## LAVORO DA SVOLGERE
a. Estragga integralmente il brano sul riscaldamento globale, riproducendolo senza alcuna modifica.
b. Copi senza alterazioni le righe delle registrazioni a partire da quella che contiene "order: Polypodiales" e fino alla fine delle registrazioni, estremi compresi.

## BRANO FORNITO
NOTA (mia): la definizione di intelligenza che al momento mi convince di più è molto semplicemente la capacità di comportarsi in modo efficace in situazioni nuove.


domenica 9 marzo 2025

Isotopi del Carbonio e riscaldamento globale

Bisognerebbe avere sempre un atteggiamento critico nei confronti di qualunque argomento. In fondo questa è una banalità, ma praticarla non è affatto facile. Il rischio è sempre quello di prendere per buona una narrazione e farla propria perché ci piace, e senza ripensarla troppo, perché se pensare è faticoso ripensare può essere fatica sprecata. Questo potrebbe essere il caso dell'argomento riscaldamento globale, su cui il rischio è quello di avere due atteggiamenti opposti ed entrambi piuttosto irrazionali, che in fondo riflettono solo i nostri "gusti" e non hanno granché a che fare con la razionalità.

Rispetto al riscaldamento globale ci si dovrebbero fare due domande indipendenti:

1. Esiste il riscaldamento globale?
2. Se esiste, qual è la causa?

E due domande ausiliarie:

1. Una correlazione statistica è sufficiente?
2. Può essere individuata una causa ragionevole aldilà di una semplice correlazione?

E sarebbe bene tornare a ripensarle queste domande, vista la complessità dell'argomento. In questo caso non sarebbe fatica sprecata.

La prima domanda è ovviamente cruciale. Qui è importante fare uno sforzo per capire che si intende per riscaldamento globale. Si tratta di un progressivo aumento delle temperature medie del pianeta, e nient'altro. Detto ciò deve essere chiaro che questo fenomeno non è percepibile direttamente con i nostri sensi se non nelle sue conseguenze, che se ci sono vanno discusse a parte, e questo è tutt'altro che facile farlo. Il riscaldamento globale è un fenomeno che deve essere misurato accuratamente, è prima di tutto un fenomeno quantitativo. Per questo le fonti più affidabili sono i progetti di monitoraggio, in particolare quelli che usano reti di satelliti artificiali, come ad esempio il progetto europeo Copernicus.

## REGISTRAZIONI FORNITE
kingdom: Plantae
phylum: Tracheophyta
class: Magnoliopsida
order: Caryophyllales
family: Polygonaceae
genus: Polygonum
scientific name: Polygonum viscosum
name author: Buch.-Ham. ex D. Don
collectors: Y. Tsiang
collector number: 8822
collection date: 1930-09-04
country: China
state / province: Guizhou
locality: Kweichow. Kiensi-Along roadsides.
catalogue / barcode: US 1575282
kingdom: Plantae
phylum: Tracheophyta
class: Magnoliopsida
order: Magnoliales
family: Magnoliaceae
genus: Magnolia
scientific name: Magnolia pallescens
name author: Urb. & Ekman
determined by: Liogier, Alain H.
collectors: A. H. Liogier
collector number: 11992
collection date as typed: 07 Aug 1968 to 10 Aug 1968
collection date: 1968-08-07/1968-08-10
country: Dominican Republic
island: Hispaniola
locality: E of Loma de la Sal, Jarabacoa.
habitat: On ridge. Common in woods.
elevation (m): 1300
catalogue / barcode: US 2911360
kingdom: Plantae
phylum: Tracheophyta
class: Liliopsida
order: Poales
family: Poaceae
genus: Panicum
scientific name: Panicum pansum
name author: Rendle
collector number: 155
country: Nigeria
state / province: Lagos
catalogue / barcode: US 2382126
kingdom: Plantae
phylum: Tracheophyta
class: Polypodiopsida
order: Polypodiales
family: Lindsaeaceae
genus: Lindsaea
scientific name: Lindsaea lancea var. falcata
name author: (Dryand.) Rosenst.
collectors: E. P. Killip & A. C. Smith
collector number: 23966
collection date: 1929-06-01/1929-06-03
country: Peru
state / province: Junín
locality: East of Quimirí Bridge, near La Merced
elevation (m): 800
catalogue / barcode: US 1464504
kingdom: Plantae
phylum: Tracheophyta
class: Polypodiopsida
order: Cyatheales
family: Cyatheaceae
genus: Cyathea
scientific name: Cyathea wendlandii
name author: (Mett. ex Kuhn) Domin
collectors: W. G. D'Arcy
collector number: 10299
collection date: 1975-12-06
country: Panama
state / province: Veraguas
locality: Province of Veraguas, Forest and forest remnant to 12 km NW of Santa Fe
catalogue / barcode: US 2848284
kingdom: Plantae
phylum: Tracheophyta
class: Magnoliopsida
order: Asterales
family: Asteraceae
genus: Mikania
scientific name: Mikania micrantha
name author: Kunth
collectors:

## RISPOSTE QUI SOTTO
a.
NOTA (mia): la definizione di intelligenza che al momento mi convince di più è molto semplicemente la capacità di comportarsi in modo efficace in situazioni nuove.


domenica 9 marzo 2025

Isotopi del Carbonio e riscaldamento globale

Bisognerebbe avere sempre un atteggiamento critico nei confronti di qualunque argomento. In fondo questa è una banalità, ma praticarla non è affatto facile. Il rischio è sempre quello di prendere per buona una narrazione e farla propria perché ci piace, e senza ripensarla troppo, perché se pensare è faticoso ripensare può essere fatica sprecata. Questo potrebbe essere il caso dell'argomento riscaldamento globale, su cui il rischio è quello di avere due atteggiamenti opposti ed entrambi piuttosto irrazionali, che in fondo riflettono solo i nostri "gusti" e non hanno granché a che fare con la razionalità.

Rispetto al riscaldamento globale ci si dovrebbero fare due domande indipendenti:

1. Esiste il riscaldamento globale?
2. Se esiste, qual è la causa?

E due domande ausiliarie:

1. Una correlazione statistica è sufficiente?
2. Può essere individuata una causa ragionevole aldilà di una semplice correlazione?

E sarebbe bene tornare a ripensarle queste domande, vista la complessità dell'argomento. In questo caso non sarebbe fatica sprecata.

La prima domanda è ovviamente cruciale. Qui è importante fare uno sforzo per capire che si intende per riscaldamento globale. Si tratta di un progressivo aumento delle temperature medie del pianeta, e nient'altro. Detto ciò deve essere chiaro che questo fenomeno non è percepibile direttamente con i nostri sensi se non nelle sue conseguenze, che se ci sono vanno discusse a parte, e questo è tutt'altro che facile farlo. Il riscaldamento globale è un fenomeno che deve essere misurato accuratamente, è prima di tutto un fenomeno quantitativo. Per questo le fonti più affidabili sono i progetti di monitoraggio, in particolare quelli che usano reti di satelliti artificiali, come ad esempio il progetto europeo Copernicus.

b.
order: Polypodiales
family: Lindsaeaceae
genus: Lindsaea
scientific name: Lindsaea lancea var. falcata
name author: (Dryand.) Rosenst.
collectors: E. P. Killip & A. C. Smith
collector number: 23966
collection date: 1929-06-01/1929-06-03
country: Peru
state / province: Junín
locality: East of Quimirí Bridge, near La Merced
elevation (m): 800
catalogue / barcode: US 1464504
kingdom: Plantae
phylum: Tracheophyta
class: Polypodiopsida
order: Cyatheales
family: Cyatheaceae
genus: Cyathea
scientific name: Cyathea wendlandii
name author: (Mett. ex Kuhn) Domin
collectors: W. G. D'Arcy
collector number: 10299
collection date: 1975-12-06
country: Panama
state / province: Veraguas
locality: Province of Veraguas, Forest and forest remnant to 12 km NW of Santa Fe
catalogue / barcode: US 2848284
kingdom: Plantae
phylum: Tracheophyta
class: Magnoliopsida
order: Asterales
family: Asteraceae
genus: Mikania
scientific name: Mikania micrantha
name author: Kunth
collectors:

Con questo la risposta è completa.